I was with her right up to that last sentence.
“Sex makes you think about dying?”
“Not sex with you.”
“Thinking about sex with other men makes you want to die?” This conversation suddenly makes me irrationally angry.
“Thinking about what happened in your apartment does.”
“Got it.” I calm down instantly.
“I can see I’m upsetting you. I’ll stop talking about it.”
“No,” I say softly. “Yes, it upsets me. But it would upset me more if you felt like you couldn’t share parts of the true you with me. I’m here. I’m here to listen. I’m here to touch and heal with. Only when you’re ready, though.”
“That’s what makes this so hard!” she says, her body vibrating with frustration. “You’re patient and understanding and calm and rational and so damn perfect!”
“And that’s...bad?” Women.

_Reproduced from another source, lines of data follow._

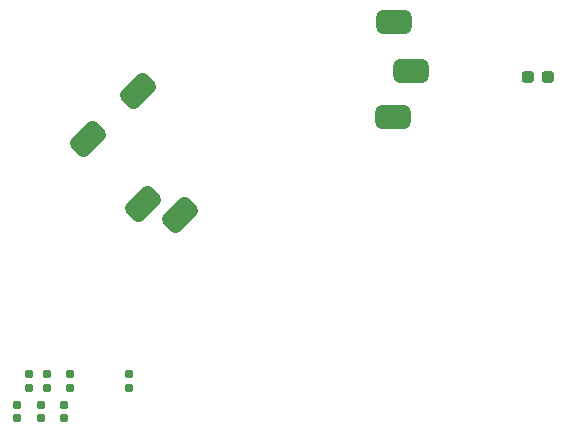
<source format=gbr>
%TF.GenerationSoftware,KiCad,Pcbnew,8.0.6-hq-2-g3d73d9976a*%
%TF.CreationDate,2024-12-20T20:58:29+08:00*%
%TF.ProjectId,DemoBoard_SensorForTemp&Rh_IntegratedWithMCU,44656d6f-426f-4617-9264-5f53656e736f,rev?*%
%TF.SameCoordinates,Original*%
%TF.FileFunction,Paste,Bot*%
%TF.FilePolarity,Positive*%
%FSLAX46Y46*%
G04 Gerber Fmt 4.6, Leading zero omitted, Abs format (unit mm)*
G04 Created by KiCad (PCBNEW 8.0.6-hq-2-g3d73d9976a) date 2024-12-20 20:58:29*
%MOMM*%
%LPD*%
G01*
G04 APERTURE LIST*
G04 Aperture macros list*
%AMRoundRect*
0 Rectangle with rounded corners*
0 $1 Rounding radius*
0 $2 $3 $4 $5 $6 $7 $8 $9 X,Y pos of 4 corners*
0 Add a 4 corners polygon primitive as box body*
4,1,4,$2,$3,$4,$5,$6,$7,$8,$9,$2,$3,0*
0 Add four circle primitives for the rounded corners*
1,1,$1+$1,$2,$3*
1,1,$1+$1,$4,$5*
1,1,$1+$1,$6,$7*
1,1,$1+$1,$8,$9*
0 Add four rect primitives between the rounded corners*
20,1,$1+$1,$2,$3,$4,$5,0*
20,1,$1+$1,$4,$5,$6,$7,0*
20,1,$1+$1,$6,$7,$8,$9,0*
20,1,$1+$1,$8,$9,$2,$3,0*%
G04 Aperture macros list end*
%ADD10RoundRect,0.155000X0.155000X-0.212500X0.155000X0.212500X-0.155000X0.212500X-0.155000X-0.212500X0*%
%ADD11RoundRect,0.500000X1.000000X0.500000X-1.000000X0.500000X-1.000000X-0.500000X1.000000X-0.500000X0*%
%ADD12RoundRect,0.500000X0.353553X1.060660X-1.060660X-0.353553X-0.353553X-1.060660X1.060660X0.353553X0*%
%ADD13RoundRect,0.237500X0.287500X0.237500X-0.287500X0.237500X-0.287500X-0.237500X0.287500X-0.237500X0*%
%ADD14RoundRect,0.500000X-0.353553X-1.060660X1.060660X0.353553X0.353553X1.060660X-1.060660X-0.353553X0*%
%ADD15RoundRect,0.500000X-1.000000X-0.500000X1.000000X-0.500000X1.000000X0.500000X-1.000000X0.500000X0*%
G04 APERTURE END LIST*
D10*
%TO.C,C7*%
X118440000Y-133231700D03*
X118440000Y-132096700D03*
%TD*%
D11*
%TO.C,SCL*%
X149352000Y-102285800D03*
%TD*%
D12*
%TO.C,SDA*%
X127635000Y-108077000D03*
%TD*%
D13*
%TO.C,C3*%
X162419000Y-106944000D03*
X160669000Y-106944000D03*
%TD*%
D10*
%TO.C,C10*%
X121440000Y-135822500D03*
X121440000Y-134687500D03*
%TD*%
D12*
%TO.C,SCK*%
X123444000Y-112141000D03*
%TD*%
D10*
%TO.C,C17*%
X126940000Y-133231700D03*
X126940000Y-132096700D03*
%TD*%
D14*
%TO.C,nCS*%
X131254500Y-118618000D03*
%TD*%
D10*
%TO.C,C9*%
X119940000Y-133231700D03*
X119940000Y-132096700D03*
%TD*%
D15*
%TO.C,SDA*%
X149225000Y-110312200D03*
%TD*%
D10*
%TO.C,C8*%
X119440000Y-135822500D03*
X119440000Y-134687500D03*
%TD*%
D12*
%TO.C,BUSY*%
X128079500Y-117665500D03*
%TD*%
D11*
%TO.C,SCL*%
X150749000Y-106426000D03*
%TD*%
D10*
%TO.C,C6*%
X117440000Y-135822500D03*
X117440000Y-134687500D03*
%TD*%
%TO.C,C16*%
X121940000Y-133231700D03*
X121940000Y-132096700D03*
%TD*%
M02*

</source>
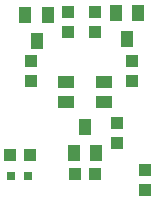
<source format=gbr>
G04 EAGLE Gerber RS-274X export*
G75*
%MOMM*%
%FSLAX34Y34*%
%LPD*%
%INSolderpaste Top*%
%IPPOS*%
%AMOC8*
5,1,8,0,0,1.08239X$1,22.5*%
G01*
%ADD10R,1.378000X1.080000*%
%ADD11R,1.000000X1.400000*%
%ADD12R,1.100000X1.000000*%
%ADD13R,1.000000X1.100000*%
%ADD14R,0.800000X0.800000*%


D10*
X-16040Y157725D03*
X-16040Y140725D03*
X16040Y140725D03*
X16040Y157725D03*
D11*
X0Y118950D03*
X9500Y96950D03*
X-9500Y96950D03*
X35263Y193788D03*
X25763Y215788D03*
X44763Y215788D03*
X-41275Y192200D03*
X-50775Y214200D03*
X-31775Y214200D03*
D12*
X-45691Y158188D03*
X-45691Y175188D03*
X39688Y158188D03*
X39688Y175188D03*
X26988Y122800D03*
X26988Y105800D03*
D13*
X8500Y79375D03*
X-8500Y79375D03*
D12*
X8281Y199463D03*
X8281Y216463D03*
X-14285Y199463D03*
X-14285Y216463D03*
D14*
X-48063Y77788D03*
X-63063Y77788D03*
D13*
X-64063Y95250D03*
X-47063Y95250D03*
X50800Y83113D03*
X50800Y66113D03*
M02*

</source>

I really, really do not understand her.
“It is when I’m such a mess.”
I sigh and run a hand through my hair. My fingertips are ice cold. “I’m a mess, too,” I admit.
“You are?”
I nod.
“How?”
“I think it would be easier to tell you all the ways I’m not a mess.”
Her eyes light up. “That’s how I feel, too.”
“But no one shot me. No one made me parade naked in a room full of people – and on streaming television, covered by every major cable news channel, replayed over and over, still in the newspapers even now. No one violated me publicly like that, Lindsay. Not the same way. I’m not trying to compare what I’m feeling to what you’re feeling -- ”
“That’s just it, Drew – you can!” Her breathing goes shallow, her chest rising and falling, the conversation stressing her out. I want to tell her to stop, but this feels pivotal. We have two more hours to get to Vegas and it feels like this topic is the answer to the meaning of life.
“I would never try to compare.”
“I am not some special tortured snowflake! Don’t do this to me, too. Everyone’s walking around on eggshells with me. Do you know how alone I feel? How lonely? How different and unique? Those words really, really isolate. They turn me into some freak again. Unreachable and misunderstood. I can’t have you do that, too, Drew. Not you.” She starts sobbing, her chin tucked into her chest at an awkward angle.
How did we get from the topic of sex to this?